A short jump from single-celled ancestors to animals
The first animals evolved from their single-celled ancestors around 800 million years ago, but new evidence suggests that this leap to multi-celled organisms in the tree of life may not have been quite as dramatic as scientists once assumed. In a Developmental Cell paper publishing October 13, researchers demonstrate that the single-celled ancestor of animals likely already had some of the mechanisms that animal cells use today to develop into different tissue types.
"We're looking into the past at an evolutionary transition that was important for the origin of all animals," explains Iñaki Ruiz-Trillo, an evolutionary biologist at the Institute of Evolutionary Biology in Barcelona, Spain. "We show that these early organisms already had some behaviors that we once thought were only in multicellular animals. From there, it would have been a simpler evolutionary leap."
The researchers studied a single-celled amoeba called Capsaspora owczarzaki, which is a close relative of today's multi-celled animals. Capsaspora was originally discovered living inside a freshwater snail and has been used by Ruiz-Trillo's group to learn more about animal evolution. Ruiz-Trillo and his team sequenced the Capsaspora genome in an earlier project and discovered that the amoeba contained many genes that, in animals, are related to multicellular functions.
As a single-celled organism, Capsaspora can't have multiple different cell types at the same time like humans can. However, a single Capsaspora does change its cell type over time, transitioning from a lone amoeba to an aggregated colony of cells to a hardy cystic form during its life cycle. This new study explored whether Capsaspora uses the same mechanisms to control cell differentiation over time as animals use to control cell development across different tissues.

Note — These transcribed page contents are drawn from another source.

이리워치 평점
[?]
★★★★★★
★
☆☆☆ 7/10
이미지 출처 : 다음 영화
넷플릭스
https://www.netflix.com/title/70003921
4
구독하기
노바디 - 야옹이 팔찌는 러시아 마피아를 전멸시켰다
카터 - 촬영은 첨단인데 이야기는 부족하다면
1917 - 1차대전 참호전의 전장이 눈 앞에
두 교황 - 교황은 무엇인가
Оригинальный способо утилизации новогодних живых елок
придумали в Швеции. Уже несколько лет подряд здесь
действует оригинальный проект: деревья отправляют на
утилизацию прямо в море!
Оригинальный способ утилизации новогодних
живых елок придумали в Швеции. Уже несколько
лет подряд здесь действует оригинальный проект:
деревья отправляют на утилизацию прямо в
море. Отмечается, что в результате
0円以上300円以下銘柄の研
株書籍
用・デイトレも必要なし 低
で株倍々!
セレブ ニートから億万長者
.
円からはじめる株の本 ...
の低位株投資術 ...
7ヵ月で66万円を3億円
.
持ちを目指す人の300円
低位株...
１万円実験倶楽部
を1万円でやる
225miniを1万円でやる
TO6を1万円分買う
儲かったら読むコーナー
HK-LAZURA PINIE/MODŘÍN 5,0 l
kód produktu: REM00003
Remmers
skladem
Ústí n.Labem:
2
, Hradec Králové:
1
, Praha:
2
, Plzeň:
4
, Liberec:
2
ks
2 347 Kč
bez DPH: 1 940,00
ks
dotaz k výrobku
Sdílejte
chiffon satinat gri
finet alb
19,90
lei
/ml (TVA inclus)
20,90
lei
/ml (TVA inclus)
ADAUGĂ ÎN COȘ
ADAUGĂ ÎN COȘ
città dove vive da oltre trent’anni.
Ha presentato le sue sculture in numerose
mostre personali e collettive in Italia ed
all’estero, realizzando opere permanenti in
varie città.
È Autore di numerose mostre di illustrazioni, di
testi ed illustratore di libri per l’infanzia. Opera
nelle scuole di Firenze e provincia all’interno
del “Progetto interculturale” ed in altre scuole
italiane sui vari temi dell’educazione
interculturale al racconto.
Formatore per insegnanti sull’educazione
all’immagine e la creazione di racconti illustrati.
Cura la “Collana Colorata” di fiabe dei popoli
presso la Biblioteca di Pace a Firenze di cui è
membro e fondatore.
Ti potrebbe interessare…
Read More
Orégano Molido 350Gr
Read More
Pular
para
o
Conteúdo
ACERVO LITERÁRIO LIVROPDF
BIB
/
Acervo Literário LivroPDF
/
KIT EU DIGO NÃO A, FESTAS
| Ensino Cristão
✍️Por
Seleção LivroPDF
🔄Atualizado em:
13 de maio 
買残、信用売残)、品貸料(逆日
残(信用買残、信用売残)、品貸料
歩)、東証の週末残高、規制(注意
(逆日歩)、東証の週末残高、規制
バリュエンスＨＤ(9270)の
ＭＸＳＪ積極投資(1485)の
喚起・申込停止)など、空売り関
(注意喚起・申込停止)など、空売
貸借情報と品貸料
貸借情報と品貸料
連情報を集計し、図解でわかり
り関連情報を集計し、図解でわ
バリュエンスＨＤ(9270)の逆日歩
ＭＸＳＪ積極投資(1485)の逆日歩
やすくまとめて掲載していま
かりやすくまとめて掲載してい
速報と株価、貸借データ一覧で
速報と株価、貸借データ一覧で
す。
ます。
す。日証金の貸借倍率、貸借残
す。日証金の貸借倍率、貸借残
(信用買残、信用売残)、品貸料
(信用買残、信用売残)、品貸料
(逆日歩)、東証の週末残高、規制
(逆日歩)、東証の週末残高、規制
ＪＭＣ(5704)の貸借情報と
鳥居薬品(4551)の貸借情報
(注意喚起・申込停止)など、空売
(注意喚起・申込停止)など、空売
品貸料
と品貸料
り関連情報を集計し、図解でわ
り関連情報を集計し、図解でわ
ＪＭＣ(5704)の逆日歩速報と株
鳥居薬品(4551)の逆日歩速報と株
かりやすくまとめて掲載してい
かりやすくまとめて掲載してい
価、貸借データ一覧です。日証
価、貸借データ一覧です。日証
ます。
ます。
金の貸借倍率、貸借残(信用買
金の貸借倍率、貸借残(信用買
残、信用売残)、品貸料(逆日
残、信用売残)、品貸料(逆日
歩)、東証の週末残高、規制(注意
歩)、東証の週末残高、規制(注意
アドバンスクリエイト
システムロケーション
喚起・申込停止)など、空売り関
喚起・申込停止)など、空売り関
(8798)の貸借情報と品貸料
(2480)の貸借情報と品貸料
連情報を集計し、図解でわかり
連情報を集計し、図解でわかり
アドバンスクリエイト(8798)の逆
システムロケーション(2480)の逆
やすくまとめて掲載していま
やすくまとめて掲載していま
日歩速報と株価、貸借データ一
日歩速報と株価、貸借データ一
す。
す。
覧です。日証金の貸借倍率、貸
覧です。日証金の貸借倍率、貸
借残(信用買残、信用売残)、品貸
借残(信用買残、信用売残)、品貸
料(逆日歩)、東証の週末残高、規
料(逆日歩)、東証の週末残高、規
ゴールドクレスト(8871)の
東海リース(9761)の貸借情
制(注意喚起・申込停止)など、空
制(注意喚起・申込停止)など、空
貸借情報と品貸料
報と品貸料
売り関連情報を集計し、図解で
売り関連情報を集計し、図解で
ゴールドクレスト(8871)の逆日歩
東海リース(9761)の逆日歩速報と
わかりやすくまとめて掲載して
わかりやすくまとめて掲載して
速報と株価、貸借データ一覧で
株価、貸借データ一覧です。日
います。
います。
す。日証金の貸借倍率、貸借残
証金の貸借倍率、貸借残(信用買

In collaboration with the team of Eduard Sabidó at the Proteomics Unit of the Centre for Genomic Regulation and Universitat Pompeu Fabra, the researchers analyzed the proteins in Capsaspora to determine how the organism might be regulating its internal cell processes at different life stages. "Mass spectrometry-based proteomics allows us to measure which proteins are being expressed and how they are being modified," says Sabidó. "Intracellular signaling depends on these protein modifications—so by doing these analysis, we know not only what's in the cell, but also how the cell organizes and communicates internally."
The researchers discovered that from one stage to another, Capsaspora's suite of proteins undergoes extensive changes, and the organism uses many of the same tools as multicellular animals to regulate these cellular processes. For example, Capsaspora activated transcription factors and a tyrosine-kinase signaling system in different stages to regulate protein formation. "These are the same mechanisms that animals use to differentiate one cell type from another, but they haven't been observed in unicellular organisms before," says Ruiz-Trillo.
The presence of these protein-regulating tools in both Capsaspora and animals means that the single-celled ancestor of all animals likely also possessed these systems—and was more complex than scientists have previously given it credit for. "The ancestor already had the tools that the cell needed to differentiate into different tissues," says Sabidó. "The cells that were around before animals were more or less prepared for this leap."